_PROVIDED INFORMATION_:

-------------------------

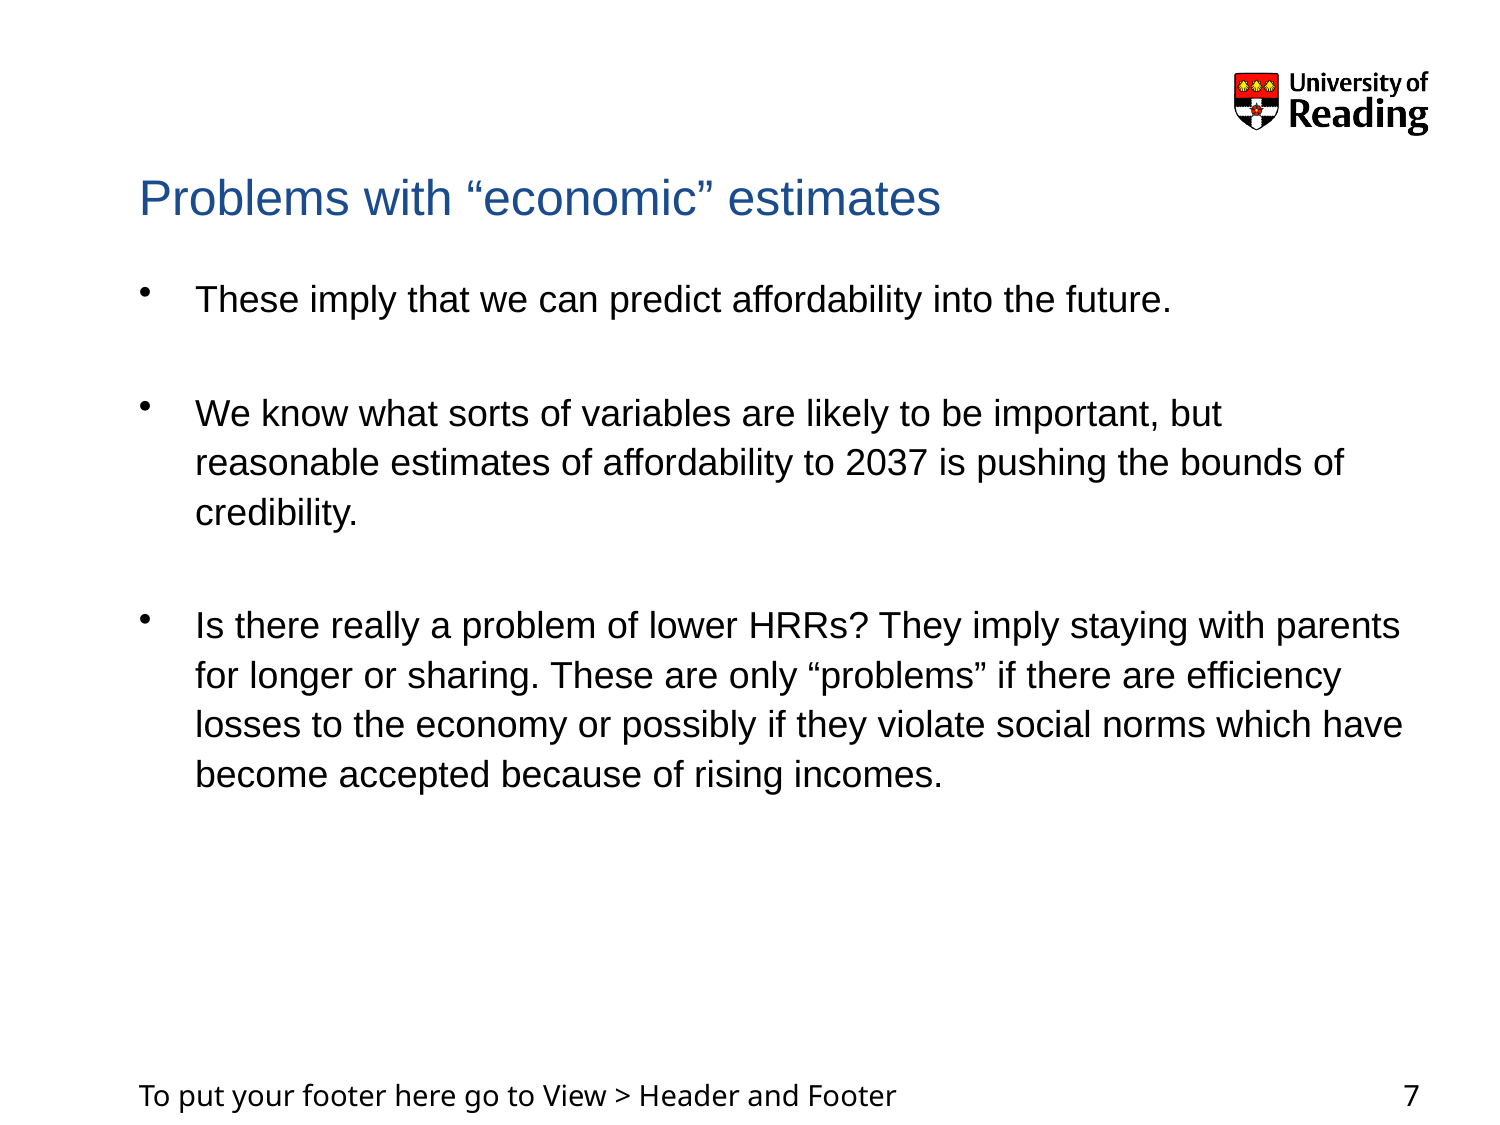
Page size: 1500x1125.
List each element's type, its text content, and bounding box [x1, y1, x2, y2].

slide_number 7 [1323, 1069, 1436, 1125]
title Problems with “economic” estimates [123, 44, 1141, 233]
list These imply that we can predict affordability into the future. We know what sorts of variables are likely to be important, but reasonable estimates of affordability to 2037 is pushing the bounds of credibility. Is there really a problem of lower HRRs? They imply staying with parents for longer or sharing. These are only “problems” if there are efficiency losses to the economy or possibly if they violate social norms which have become accepted because of rising incomes. [123, 262, 1426, 976]
picture [1234, 71, 1429, 136]
text_box [112, 324, 1388, 1000]
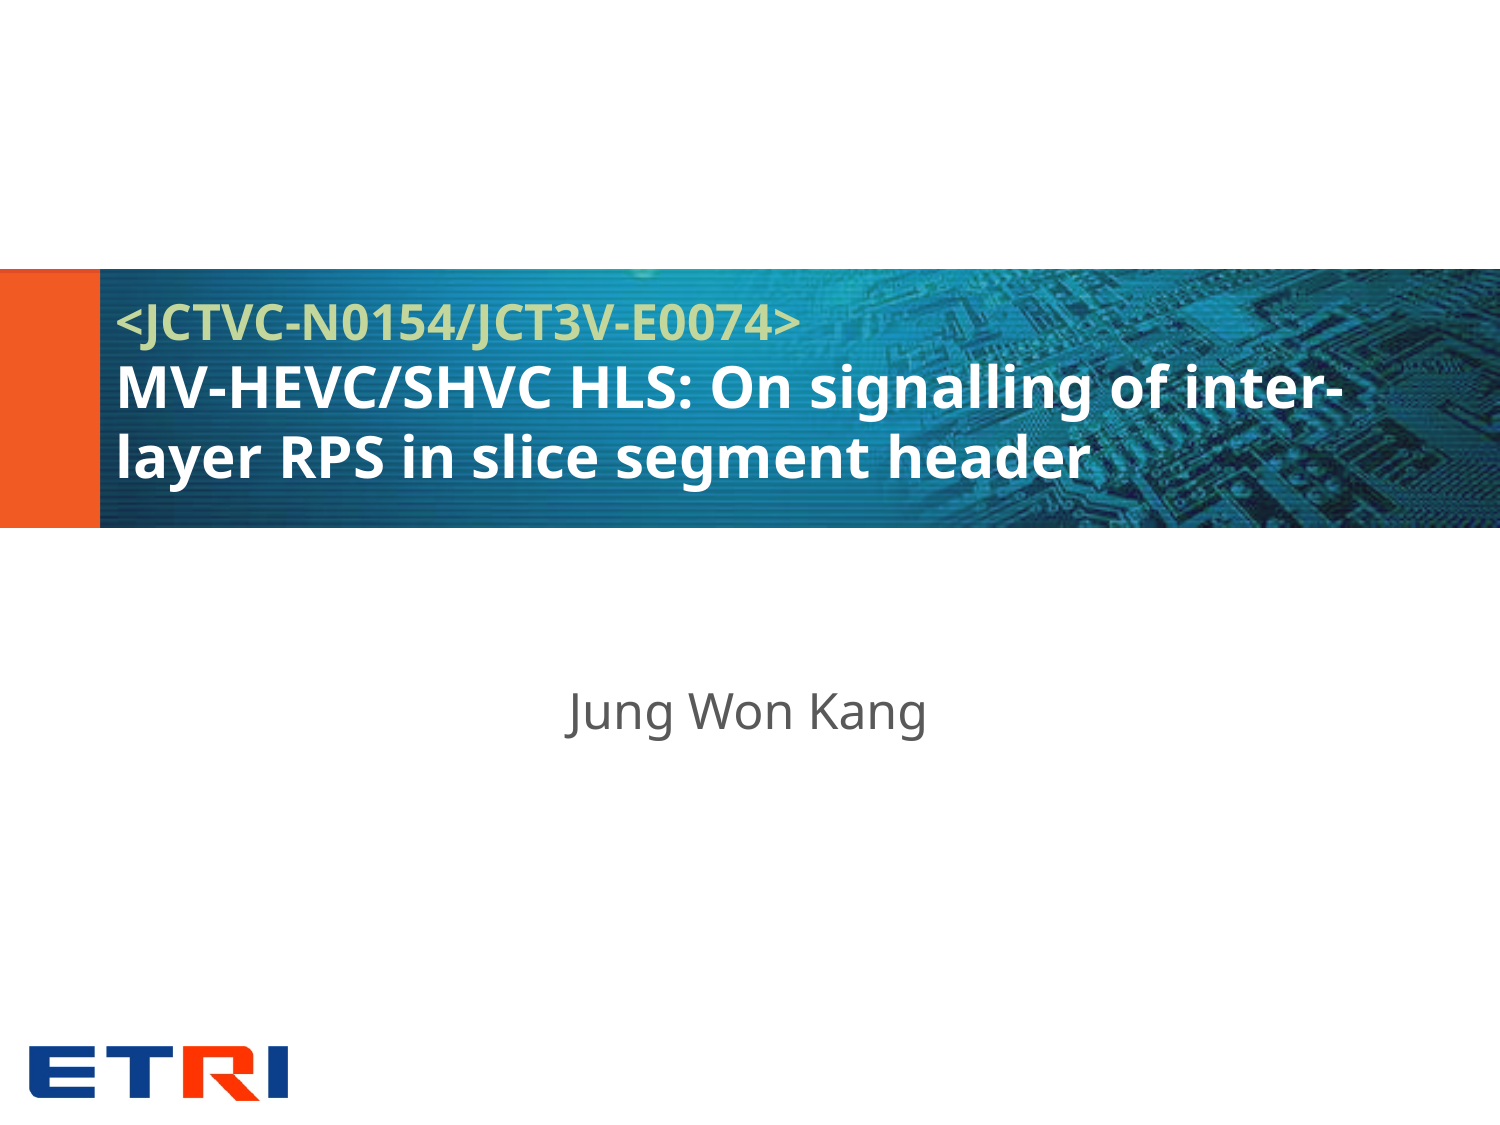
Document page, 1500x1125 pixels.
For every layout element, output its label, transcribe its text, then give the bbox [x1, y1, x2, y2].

picture [0, 269, 1500, 528]
title <JCTVC-N0154/JCT3V-E0074> MV-HEVC/SHVC HLS: On signalling of inter-layer RPS in slice segment header [100, 269, 1407, 511]
subtitle Jung Won Kang [165, 671, 1332, 965]
picture [29, 1046, 288, 1101]
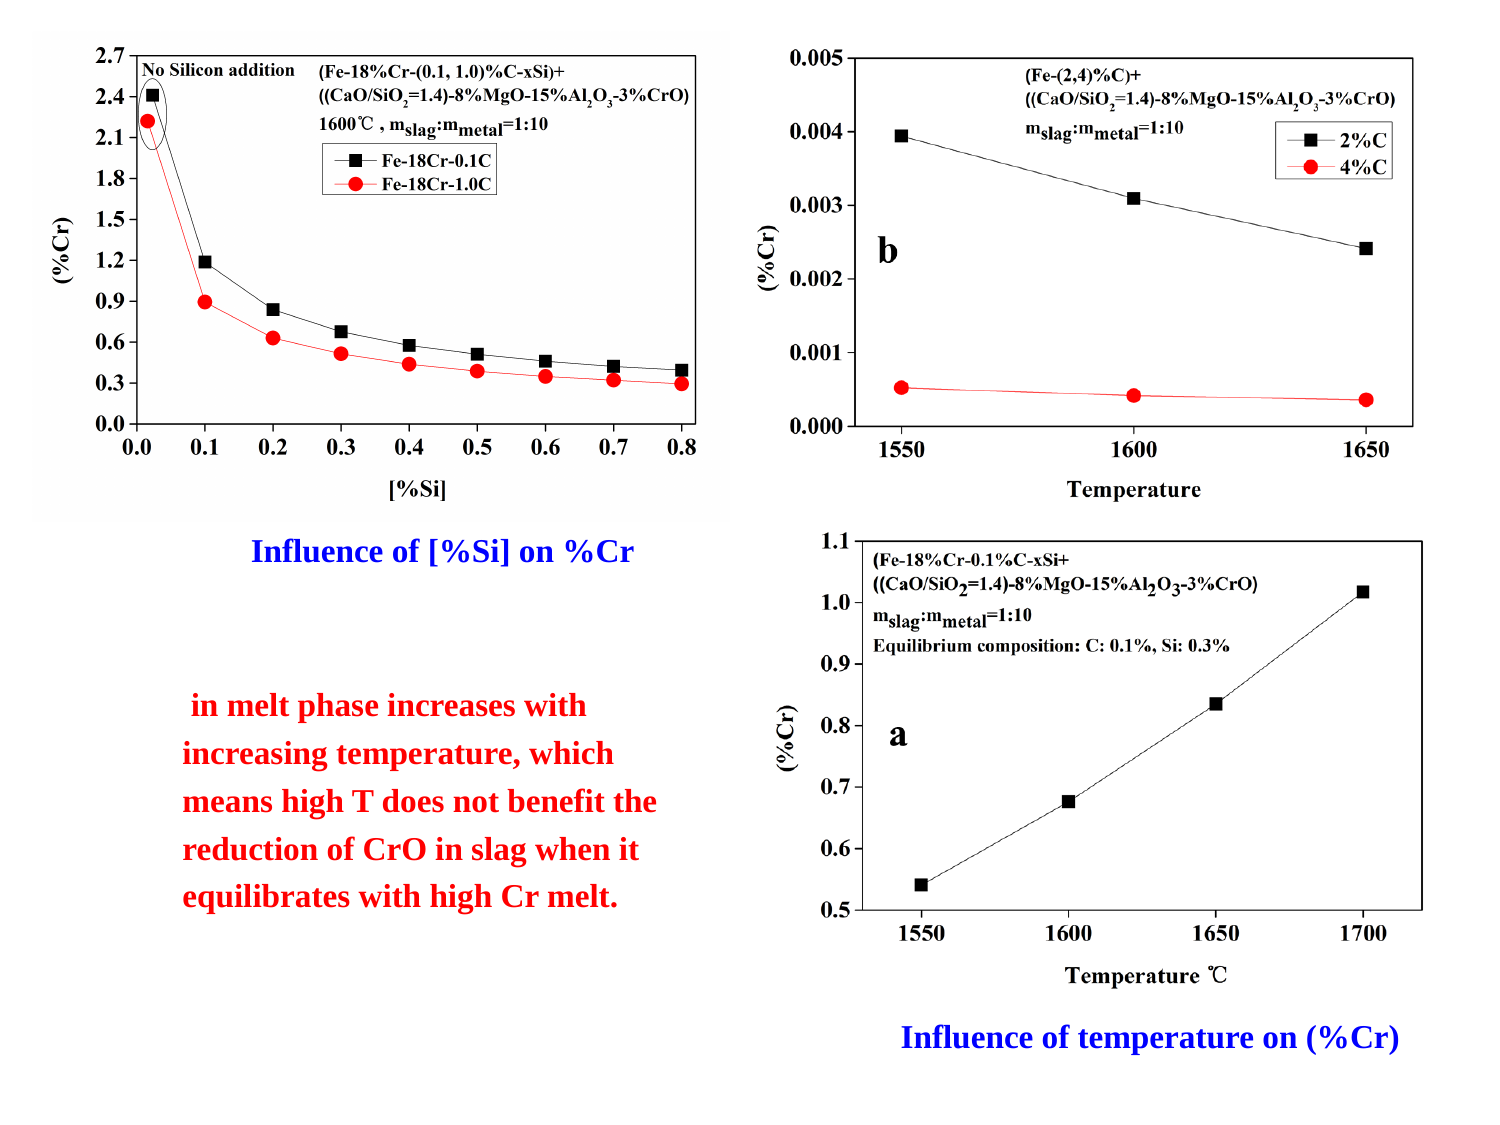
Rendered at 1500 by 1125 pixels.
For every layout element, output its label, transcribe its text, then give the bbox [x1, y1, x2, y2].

text_box Influence of [%Si] on %Cr [235, 530, 650, 577]
picture [32, 31, 731, 522]
picture [749, 32, 1457, 1008]
text_box Influence of temperature on (%Cr) [879, 1016, 1421, 1063]
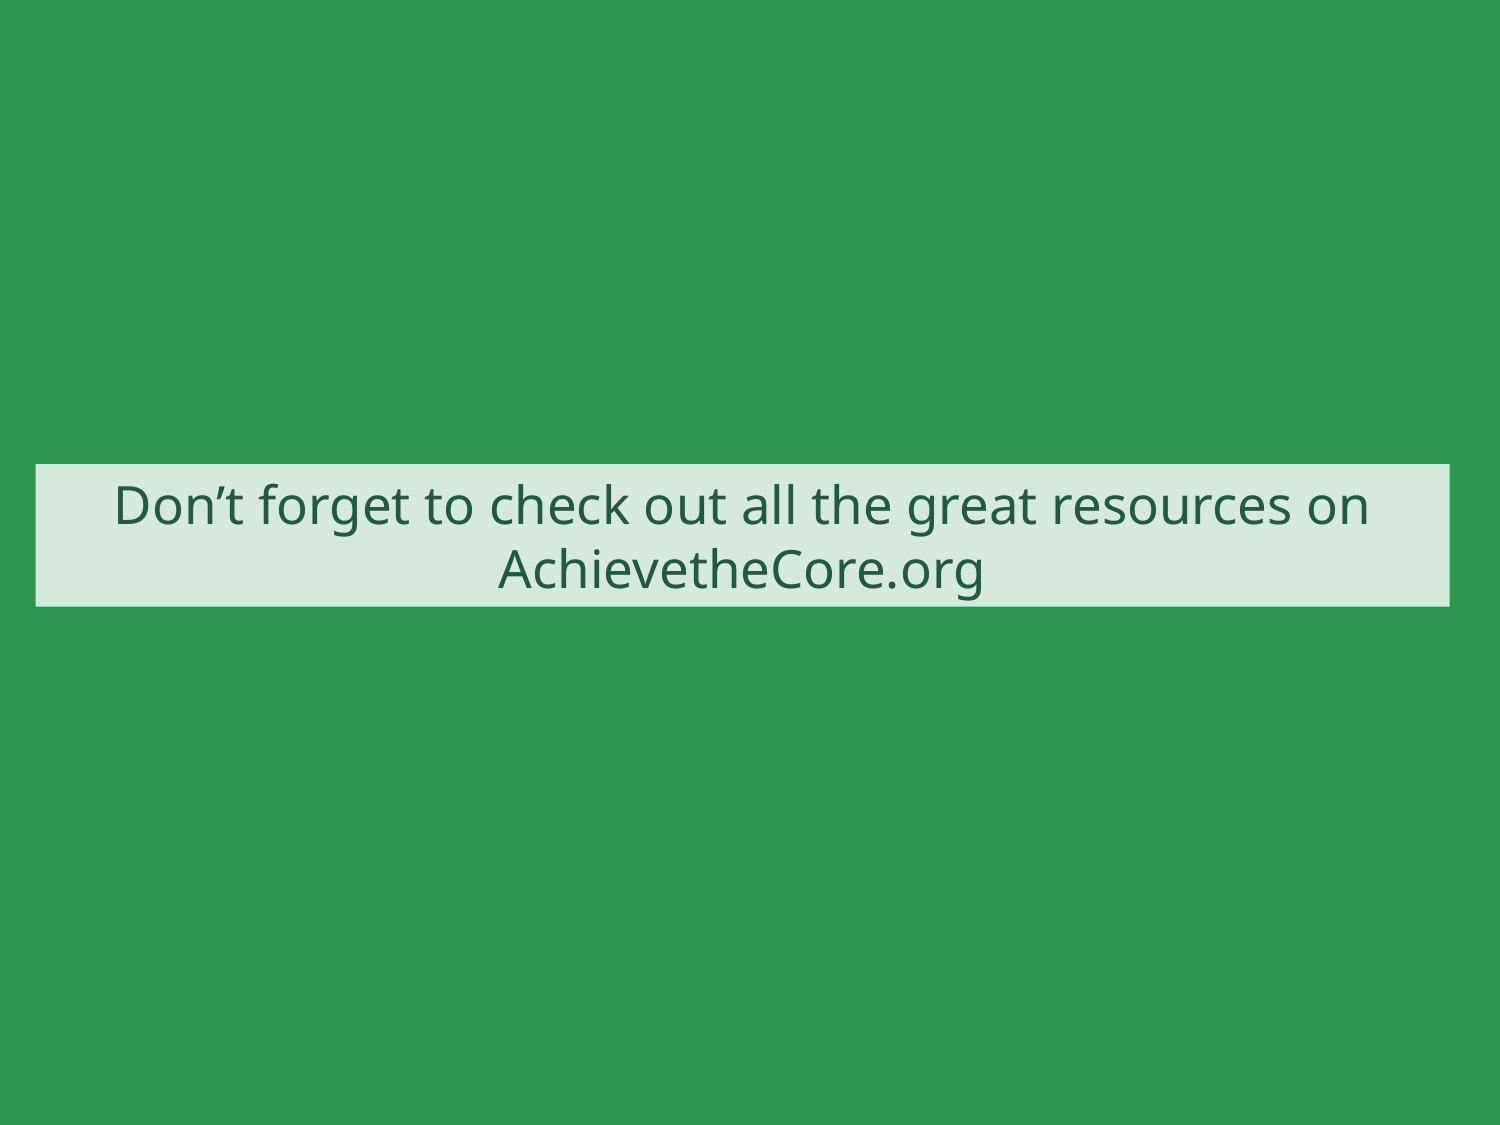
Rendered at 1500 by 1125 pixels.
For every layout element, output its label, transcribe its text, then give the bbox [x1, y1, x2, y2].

title Don’t forget to check out all the great resources on AchievetheCore.org [35, 464, 1450, 607]
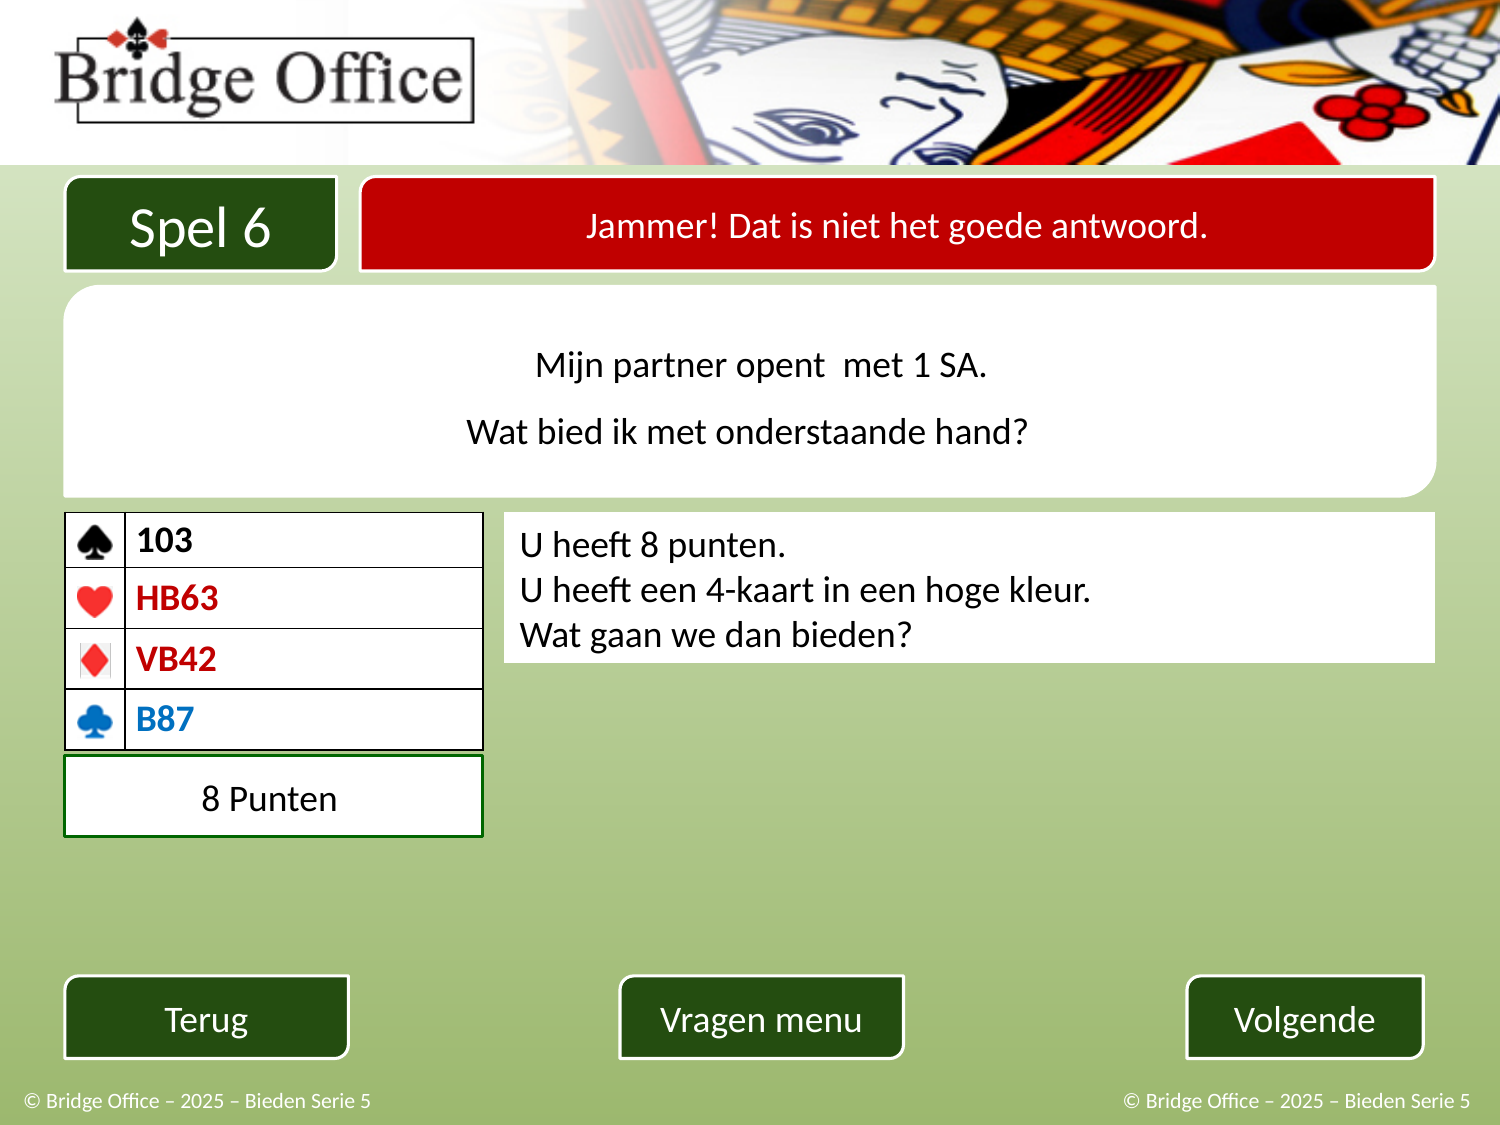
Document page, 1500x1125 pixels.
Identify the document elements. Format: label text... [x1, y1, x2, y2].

-------------------------

_EXERCISE DIRECTIONS_: Give the records again exactly, minus the pictures.

_THE COMPLETED TASK_:
Page size: 1500x1125.
List each element's type, its text content, and bounding box [x1, y1, x2, y2].

slide_number 7 [1323, 1069, 1436, 1125]
title Problems with “economic” estimates [123, 44, 1141, 233]
list These imply that we can predict affordability into the future. We know what sorts of variables are likely to be important, but reasonable estimates of affordability to 2037 is pushing the bounds of credibility. Is there really a problem of lower HRRs? They imply staying with parents for longer or sharing. These are only “problems” if there are efficiency losses to the economy or possibly if they violate social norms which have become accepted because of rising incomes. [123, 262, 1426, 976]
picture [1234, 71, 1429, 136]
text_box [112, 324, 1388, 1000]
Document page, 1500x1125 pixels.
For every layout element, output its label, transcribe its text, then give the bbox [x1, y1, x2, y2].

picture [0, 269, 1500, 528]
title <JCTVC-N0154/JCT3V-E0074> MV-HEVC/SHVC HLS: On signalling of inter-layer RPS in slice segment header [100, 269, 1407, 511]
subtitle Jung Won Kang [165, 671, 1332, 965]
picture [29, 1046, 288, 1101]
Rendered at 1500 by 1125 pixels.
For every layout element, output its label, transcribe its text, then give the bbox [x1, y1, x2, y2].

text_box Influence of [%Si] on %Cr [235, 530, 650, 577]
picture [32, 31, 731, 522]
picture [749, 32, 1457, 1008]
text_box Influence of temperature on (%Cr) [879, 1016, 1421, 1063]
Rendered at 1500 by 1125 pixels.
For every layout element, output its label, transcribe its text, then give the bbox [x1, y1, x2, y2].

title Don’t forget to check out all the great resources on AchievetheCore.org [35, 464, 1450, 607]
Document page, 1500x1125 pixels.
Identify the document elements. Format: label text... [x1, y1, x2, y2].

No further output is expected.